This proposal is grounded in a multidisciplinary theoretical framework at the intersection of interest-group theory, animal ethics and communication ethics:

  • Interest-group theory addresses the role of interest groups in the shaping of public policies and public opinion in democracies. In this context, the legitimacy of these actors in the distribution of power in society is a major topic of discussion and, actually, of controversy. What interest groups are is also a matter of disagreement. In this project we understand interest groups broadly as associations of “individuals or organizations or a public private institution that, on the basis of one or more shared concerns, attempts to influence public policy in its favor” (Thomas, 2004: 4). This may include any type of private or public (state-funded) lobby, advocacy group or think tank. Typically studied in political sciences departments, a number of communication departments have progressively incorporated them within the fields of public affairs and public relations because of the important role communication plays in interest groups’ strategies. In the communicative context, interest groups are mostly studied as generators of discourse.
  • Animal ethics is the subfield in moral and political philosophy which addresses the problem of what we owe to sentient nonhuman animals as agents with a well-being (and, therefore, interests) of their own. Traditionally, animal ethicists focused on showing how species-based discrimination is unjustified (Singer 1975) and how it was possible to argue for the equal consideration of animals from different normative perspectives, such as utilitarianism (e.g. Singer 2011 [1979]), rights theories (e.g. Cochrane 2012), Kantism (e.g. Korsgaard 2018), virtue ethics (e.g. Hursthouse 2000) and care ethics (Donovan 2006). More recently, there has been a ‘political turn’ in this literature, with an increasing number of authors developing competing accounts of our political obligations to animals from a broadly liberal-egalitarian perspective (e.g. Cochrane 2018), including the birth of critical animal studies (Nocella et al, 2014), an application of animal ethics in fields like sociology or communication.

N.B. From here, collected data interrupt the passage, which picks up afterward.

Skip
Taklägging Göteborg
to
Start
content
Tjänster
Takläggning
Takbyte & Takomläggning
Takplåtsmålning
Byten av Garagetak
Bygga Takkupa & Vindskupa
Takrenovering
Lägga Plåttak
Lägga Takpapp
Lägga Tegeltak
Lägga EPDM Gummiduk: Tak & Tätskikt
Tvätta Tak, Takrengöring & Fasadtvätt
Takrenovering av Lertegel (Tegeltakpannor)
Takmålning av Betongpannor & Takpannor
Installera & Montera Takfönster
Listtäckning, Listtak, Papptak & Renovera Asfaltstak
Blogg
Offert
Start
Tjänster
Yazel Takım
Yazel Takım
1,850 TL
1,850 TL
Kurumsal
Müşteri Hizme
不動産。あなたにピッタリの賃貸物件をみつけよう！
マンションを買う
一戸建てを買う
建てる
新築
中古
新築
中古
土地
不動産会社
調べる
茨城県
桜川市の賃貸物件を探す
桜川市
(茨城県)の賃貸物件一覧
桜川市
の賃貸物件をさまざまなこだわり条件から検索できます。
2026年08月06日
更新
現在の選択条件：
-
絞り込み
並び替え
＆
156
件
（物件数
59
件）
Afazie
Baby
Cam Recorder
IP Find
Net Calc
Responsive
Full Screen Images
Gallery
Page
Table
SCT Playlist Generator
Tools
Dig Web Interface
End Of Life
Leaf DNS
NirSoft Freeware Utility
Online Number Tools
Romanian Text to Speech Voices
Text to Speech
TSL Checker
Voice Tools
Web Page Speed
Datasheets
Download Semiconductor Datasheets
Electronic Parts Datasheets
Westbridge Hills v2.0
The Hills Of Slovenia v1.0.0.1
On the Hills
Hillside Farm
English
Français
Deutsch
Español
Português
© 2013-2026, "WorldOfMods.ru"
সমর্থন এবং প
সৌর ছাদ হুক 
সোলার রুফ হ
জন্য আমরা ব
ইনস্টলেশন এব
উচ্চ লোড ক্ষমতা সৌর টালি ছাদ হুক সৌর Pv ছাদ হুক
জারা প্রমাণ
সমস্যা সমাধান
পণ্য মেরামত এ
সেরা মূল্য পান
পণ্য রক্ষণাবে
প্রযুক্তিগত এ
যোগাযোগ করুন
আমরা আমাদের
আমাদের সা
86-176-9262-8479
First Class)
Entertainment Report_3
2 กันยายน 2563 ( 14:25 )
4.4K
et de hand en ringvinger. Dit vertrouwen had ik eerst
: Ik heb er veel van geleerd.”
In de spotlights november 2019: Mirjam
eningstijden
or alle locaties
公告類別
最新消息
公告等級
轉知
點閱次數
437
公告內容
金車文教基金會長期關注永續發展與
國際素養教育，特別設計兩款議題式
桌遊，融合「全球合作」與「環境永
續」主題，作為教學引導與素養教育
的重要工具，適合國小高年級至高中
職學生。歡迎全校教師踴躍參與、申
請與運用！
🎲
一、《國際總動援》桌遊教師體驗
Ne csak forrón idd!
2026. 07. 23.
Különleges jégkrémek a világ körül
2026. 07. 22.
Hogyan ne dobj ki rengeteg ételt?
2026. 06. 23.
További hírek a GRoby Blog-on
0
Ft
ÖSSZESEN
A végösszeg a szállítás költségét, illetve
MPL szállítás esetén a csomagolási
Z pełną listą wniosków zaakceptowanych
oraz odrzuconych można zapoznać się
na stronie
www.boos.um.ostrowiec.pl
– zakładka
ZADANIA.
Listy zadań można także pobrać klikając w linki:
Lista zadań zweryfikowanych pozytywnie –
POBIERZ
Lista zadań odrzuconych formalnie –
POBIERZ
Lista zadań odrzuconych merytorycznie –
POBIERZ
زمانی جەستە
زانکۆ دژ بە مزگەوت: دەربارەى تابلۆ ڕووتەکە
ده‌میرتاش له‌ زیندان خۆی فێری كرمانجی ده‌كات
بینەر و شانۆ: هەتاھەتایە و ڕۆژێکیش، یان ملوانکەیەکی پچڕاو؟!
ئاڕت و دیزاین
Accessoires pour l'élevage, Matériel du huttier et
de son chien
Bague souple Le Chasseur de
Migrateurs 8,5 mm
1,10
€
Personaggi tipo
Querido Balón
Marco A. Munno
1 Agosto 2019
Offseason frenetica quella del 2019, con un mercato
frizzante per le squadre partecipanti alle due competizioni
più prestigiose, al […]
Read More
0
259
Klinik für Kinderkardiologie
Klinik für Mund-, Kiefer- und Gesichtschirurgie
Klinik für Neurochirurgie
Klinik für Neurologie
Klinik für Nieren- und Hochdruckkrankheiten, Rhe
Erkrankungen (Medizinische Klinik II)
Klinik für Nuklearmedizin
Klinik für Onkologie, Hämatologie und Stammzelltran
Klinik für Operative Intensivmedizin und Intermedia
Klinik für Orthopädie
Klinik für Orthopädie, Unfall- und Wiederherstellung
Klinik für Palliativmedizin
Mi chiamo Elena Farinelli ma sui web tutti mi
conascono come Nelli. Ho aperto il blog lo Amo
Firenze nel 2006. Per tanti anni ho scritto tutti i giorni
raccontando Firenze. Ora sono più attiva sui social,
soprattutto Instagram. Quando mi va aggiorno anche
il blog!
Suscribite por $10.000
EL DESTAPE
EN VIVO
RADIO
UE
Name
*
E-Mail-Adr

  • Communication ethics deals with the moral good present in any form of human communication. Critical public relations (CPR) is our main lens for this research. CPR draws on the critical theory of the Frankfurt School and the need to challenging current assumptions, to alter boundaries to produce paradigm shifts and produce a critique of mainstream theories, policies and practices (L’Etang, 2005). CPR is essentially about power. As Motion and Weaver (2005) put it, “the task for the critical public relations scholar is to investigate how public relations practice uses particular discursive strategies to advance the hegemonic power of particular groups and to examine how these groups attempt to gain public consent to pursue their organizational mission” (p. 50). Likewise, Heath and Xifra stress that the aim of the field is to go beyond the simple criticism of public relations and to aspire “for a social critique that leads to human and social emancipation” (p. 200).